See [PyTorch 2 Export Post Training Quantization](https://docs.pytorch.org/ao/main/tutorials_source/pt2e_quant_ptq.html) for more information.

### LLM quantization with quantize_

The Core ML backend also supports quantizing models with the [torchao](https://github.com/pytorch/ao) quantize_ API.  This is most commonly used for LLMs, requiring more advanced quantization.  Since quantize_ is not backend aware, it is important to use a config that is compatible with Core ML:

* Quantize embedding/linear layers with IntxWeightOnlyConfig (with weight_dtype torch.int4 or torch.int8, using PerGroup or PerAxis granularity).  Using 4-bit or PerGroup quantization requires exporting with minimum_deployment_target >= ct.target.iOS18.  Using 8-bit quantization with per-axis granularity is supported on ct.target.IOS16+.  See [Core ML `CompileSpec`](coreml-partitioner.md#coreml-compilespec) for more information on setting the deployment target.
* Quantize embedding/linear layers with CodebookWeightOnlyConfig (with dtype torch.uint1 through torch.uint8, using various block sizes).  Quantizing with CodebookWeightOnlyConfig requires exporting with minimum_deployment_target >= ct.target.iOS18, see [Core ML `CompileSpec`](coreml-partitioner.md#coreml-compilespec) for more information on setting the deployment target.

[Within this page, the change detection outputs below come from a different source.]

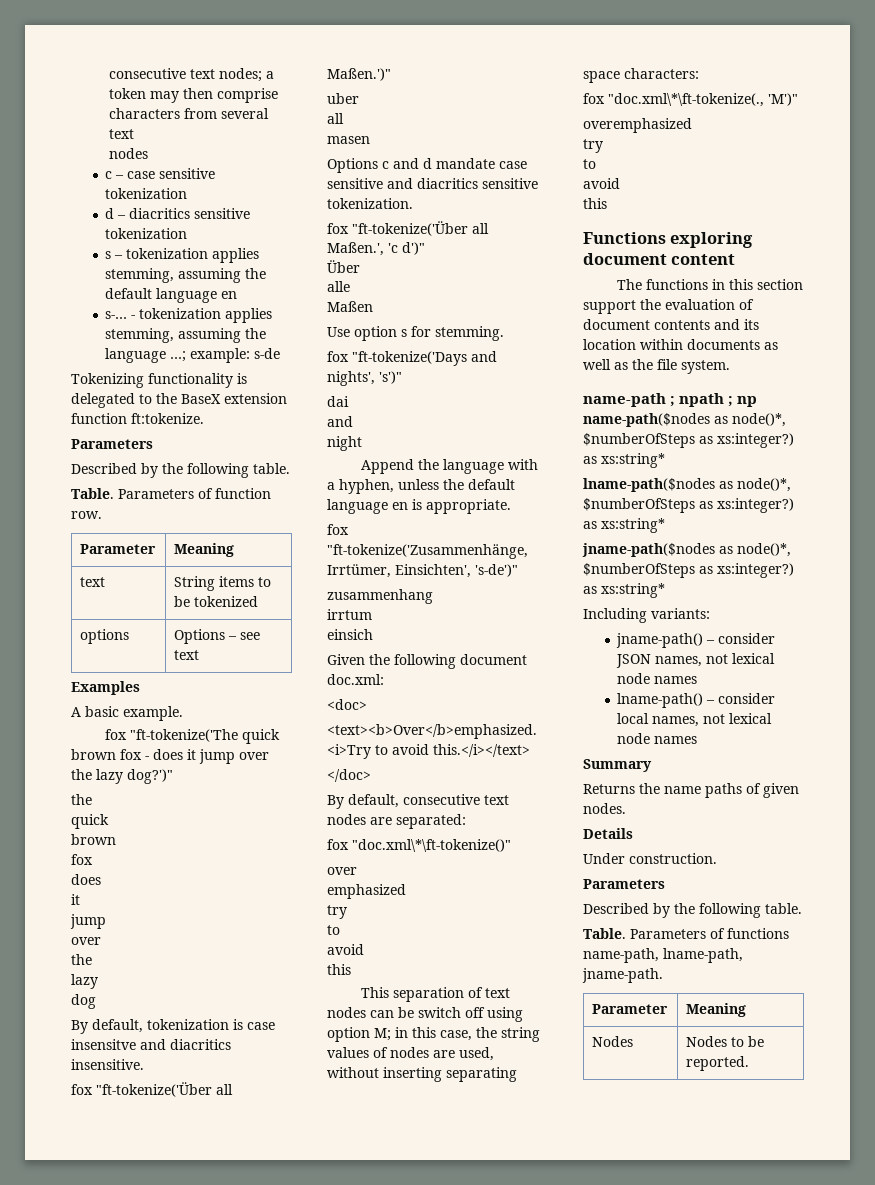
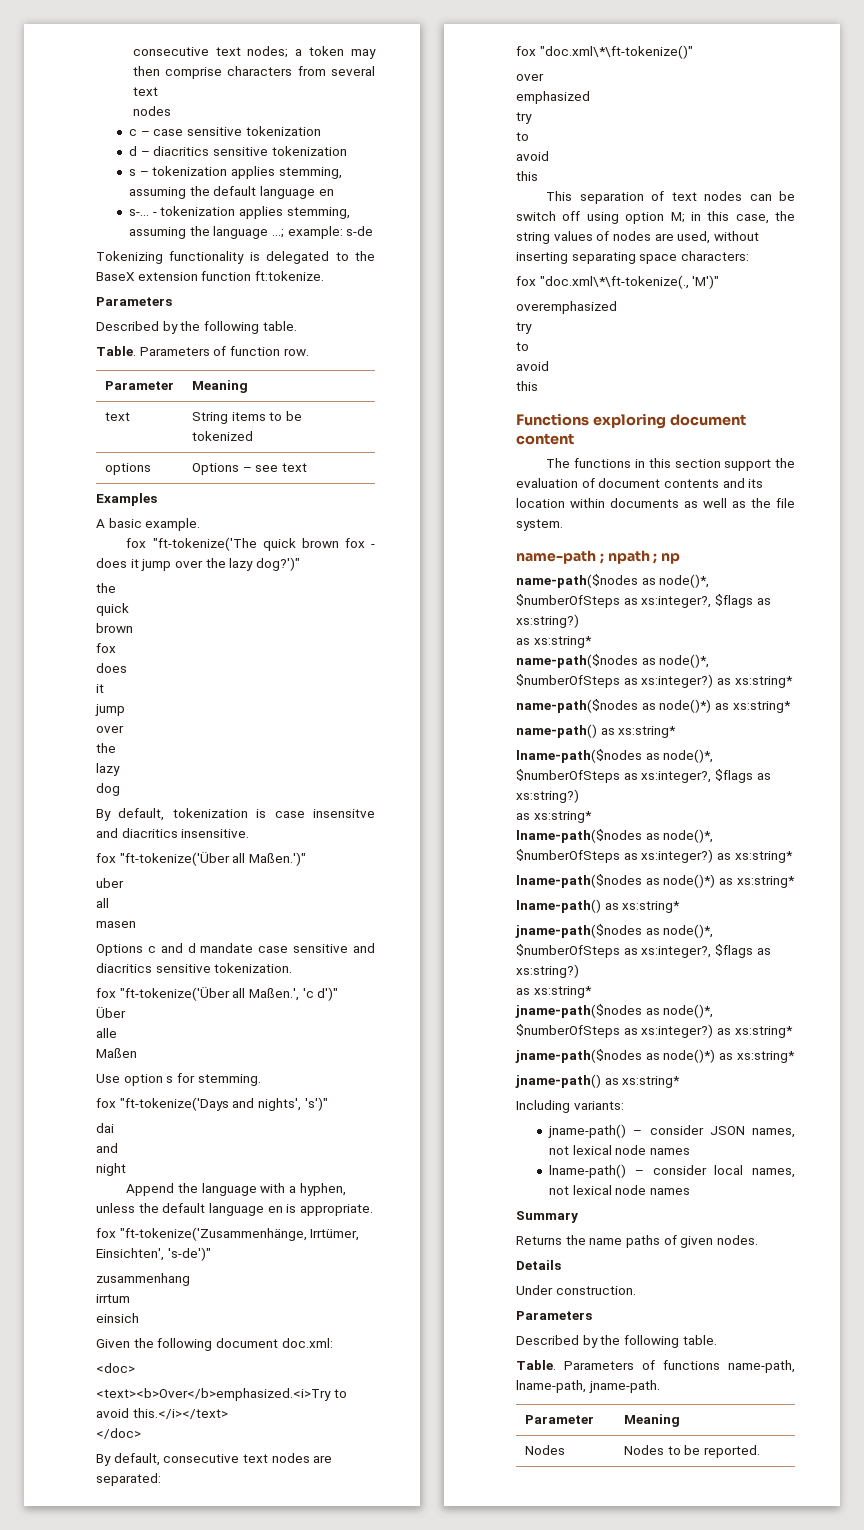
(758, 401) none -> [516,574,710,588] [516,594,771,608] [516,614,579,628] [516,636,592,648] // name-path($nodes as node()*, $numberOfSteps as xs:integer?, $flags as xs:string?) // as xs:string*
(665, 460) none -> [516,699,791,713] [516,724,677,738] [516,749,714,763] [516,769,771,783] [516,789,579,803] [516,811,592,823] // name-path($nodes as node()*) as xs:string* // name-path() as xs:string* // lname-path($nodes as node()*, $numberOfSteps as xs:integer?, $flags as xs:string?) // as xs:string*
(665, 525) none -> [516,874,795,888] [516,899,681,913] [515,924,714,938] [516,944,771,958] [516,964,579,978] [516,986,592,998] // lname-path($nodes as node()*) as xs:string* // lname-path() as xs:string* // jname-path($nodes as node()*, $numberOfSteps as xs:integer?, $flags as xs:string?) // as xs:string*
(665, 590) none -> [515,1049,795,1063] [515,1074,681,1088] // jname-path($nodes as node()*) as xs:string* // jname-path() as xs:string*

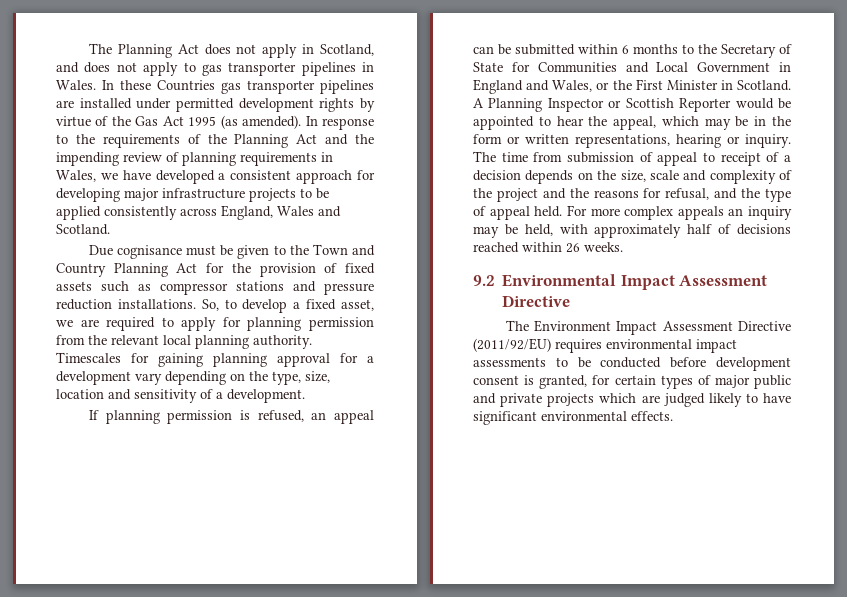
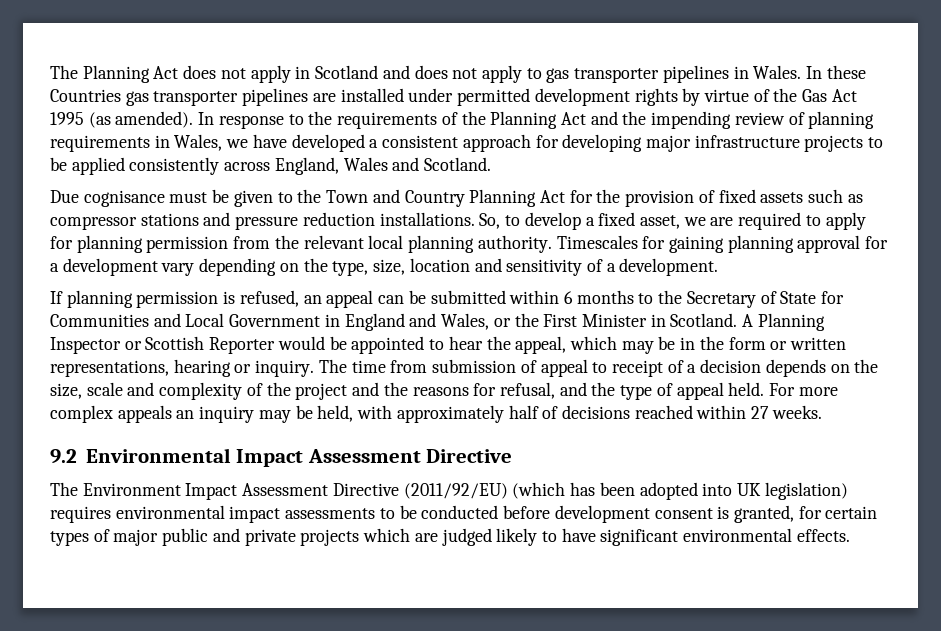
[320,44,374,56] Scotland, -> [315,65,379,79] Scotland
[566,243,580,253] 26 -> [751,406,770,419] 27
(551, 345) none -> [512,482,848,500] (which has been adopted into UK legislation)

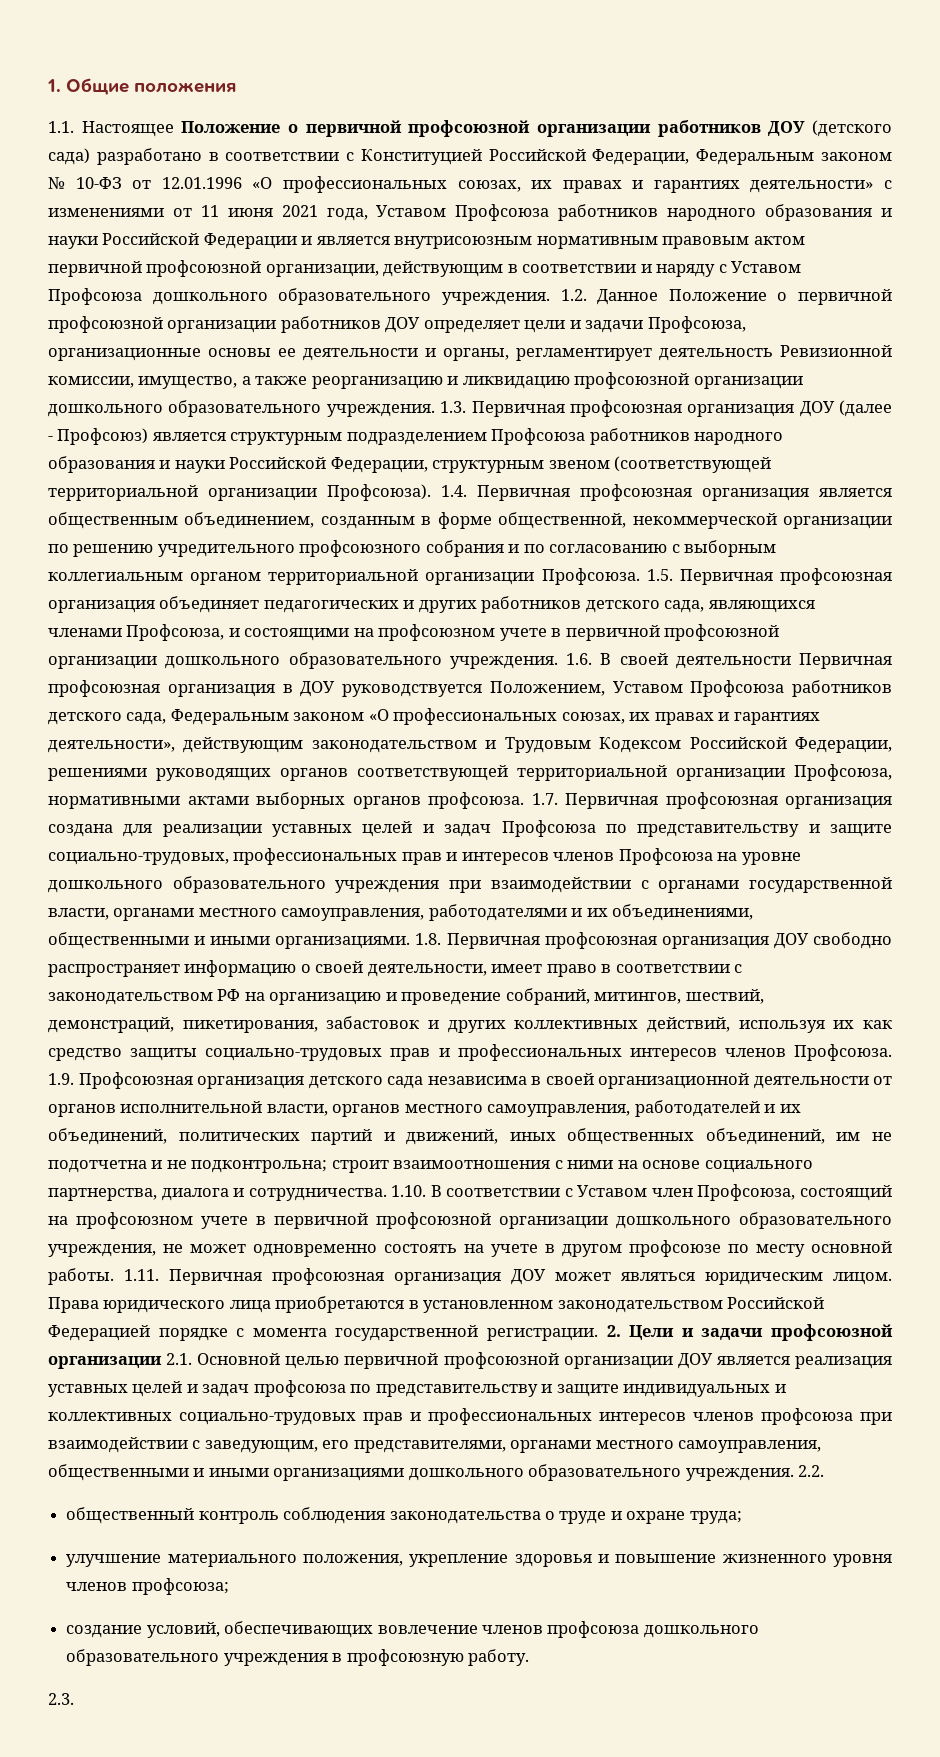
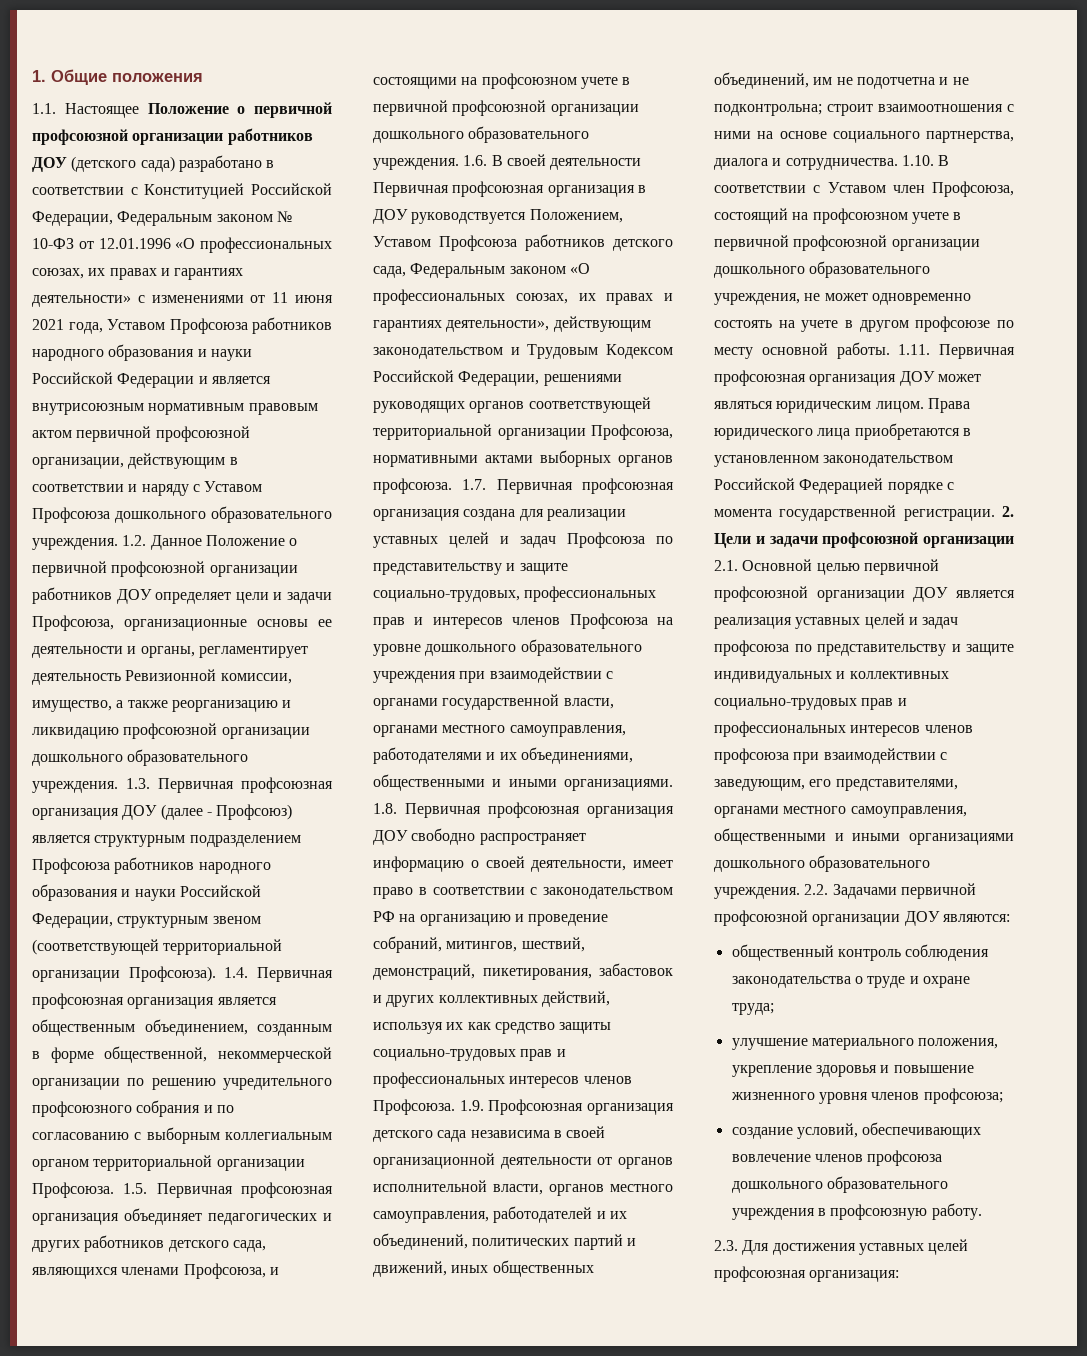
(825, 1471) none -> [832,883,976,899] [714,910,1010,926] Задачами первичной профсоюзной организации ДОУ являются:
(74, 1699) none -> [742,1239,969,1255] [714,1266,900,1282] Для достижения уставных целей профсоюзная организация:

Below is an example that quantizes embeddings to 8-bits per-axis and linear layers to 4-bits using group_size=32 with affine quantization:

```python
from torchao.quantization.granularity import PerGroup, PerAxis
from torchao.quantization.quant_api import (
    IntxWeightOnlyConfig,
    quantize_,
)

# Quantize embeddings with 8-bits, per channel
embedding_config = IntxWeightOnlyConfig(
    weight_dtype=torch.int8,
    granularity=PerAxis(0),
)
quantize_(
    eager_model,
    embedding_config,
    lambda m, fqn: isinstance(m, torch.nn.Embedding),
)

# Quantize linear layers with 4-bits, per-group
linear_config = IntxWeightOnlyConfig(
    weight_dtype=torch.int4,
    granularity=PerGroup(32),
)
quantize_(
    eager_model,
    linear_config,
)
```

Below is another example that uses codebook quantization to quantize both embeddings and linear layers to 3-bits.
In the coremltools documentation, this is called [palettization](https://apple.github.io/coremltools/docs-guides/source/opt-palettization-overview.html):

```
from torchao.quantization.quant_api import (
    quantize_,
)
from torchao.prototype.quantization.codebook_coreml import CodebookWeightOnlyConfig

quant_config = CodebookWeightOnlyConfig(
    dtype=torch.uint3,
    # There is one LUT per 16 rows
    block_size=[16, -1],
)

quantize_(
    eager_model,
    quant_config,
    lambda m, fqn: isinstance(m, torch.nn.Embedding) or isinstance(m, torch.nn.Linear),
)
```

Both of the above examples will export and lower to Core ML with the to_edge_transform_and_lower API.